One of the conditions of the waiver is that distributors comply with SAG-AFTRA demands, including on the subject of subscription revenue and residuals, issues that the studios and streamers have rejected in negotiations with the union.

“Why is it that a smaller distribution company like Neon or STX International can meet the dream demands of what SAG is asking for in this pre-negotiation, but a big company like Netflix and Amazon can’t?” Driver asked. “Every time people from SAG go and support a movie that has agreed to these terms — the interim agreement — it just makes it more obvious that these people are willing to support the people that they collaborate with, and the others are not. So when this opportunity came up, it seemed like — understanding the interim agreement — a no-brainer for all of these reasons of why you want to support your union.”
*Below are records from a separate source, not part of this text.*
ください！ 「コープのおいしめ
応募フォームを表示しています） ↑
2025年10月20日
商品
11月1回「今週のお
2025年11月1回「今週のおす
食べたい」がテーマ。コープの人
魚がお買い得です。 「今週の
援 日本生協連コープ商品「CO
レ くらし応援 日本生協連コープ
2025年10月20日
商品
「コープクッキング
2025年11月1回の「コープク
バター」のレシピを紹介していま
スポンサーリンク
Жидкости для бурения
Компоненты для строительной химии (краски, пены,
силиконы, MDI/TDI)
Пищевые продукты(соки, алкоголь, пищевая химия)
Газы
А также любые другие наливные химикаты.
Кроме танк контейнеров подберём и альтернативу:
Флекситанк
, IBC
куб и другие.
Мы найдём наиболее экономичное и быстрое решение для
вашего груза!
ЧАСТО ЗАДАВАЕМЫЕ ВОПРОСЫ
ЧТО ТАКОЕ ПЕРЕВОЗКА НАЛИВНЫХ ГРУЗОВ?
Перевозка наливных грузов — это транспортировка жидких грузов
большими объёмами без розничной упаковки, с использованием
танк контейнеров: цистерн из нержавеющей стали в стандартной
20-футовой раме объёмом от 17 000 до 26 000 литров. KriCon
By coming to Venice to support the movie, Driver said he hoped doing so would “stop the bleeding a little bit” by helping people in IATSE and SAG-AFTRA to be able to go to work.

Mann made it clear that “individually and collectively, we all stand in total solidarity with SAG and the Writers Guild strike, as well.”

Ferrari got made because the people who worked on Ferrari made it by forgoing large sectors of salaries, in the case of Adam and myself,” Mann added. “It was not made by a big studio — no big studio wrote us a check. And that’s why we’re here, standing in solidarity.”

Returning to the subject of the movie, Mann said he felt compelled to tell Ferrari’s story because he found it “profoundly human.”

“When a character is as dynamic and operatic as [Ferrari] is, the more specifically you get into the man, the more universal he becomes,” Mann explained. He added that the former race car driver turned pioneering auto engineer had “many parts of him [that were] in opposition to each other, [and that] kind of resonated with me as the way life is.

“So, either it’s melodramatic or profound or sad — or because I’m as oppositional as he is — I don’t know,” Mann said. “But that is what it was.”

Driver said he found Ferrari to be “very much driven by grief” after the death of his son, which compelled him. He added that the opportunity to work with Mann was a “no-brainer.”

Ferrari marks the second time that Driver has played an iconic Italian in a film directed by a major filmmaker, following his starring role in Ridley Scott’s House of Gucci.

“Understanding a different culture is the thing I love the most about being an actor,” Driver said. “You are forced to empathize with someone who’s different than you — and without judgment, look at their life honestly. It’s a weird job, but it’s what I’m interested in.”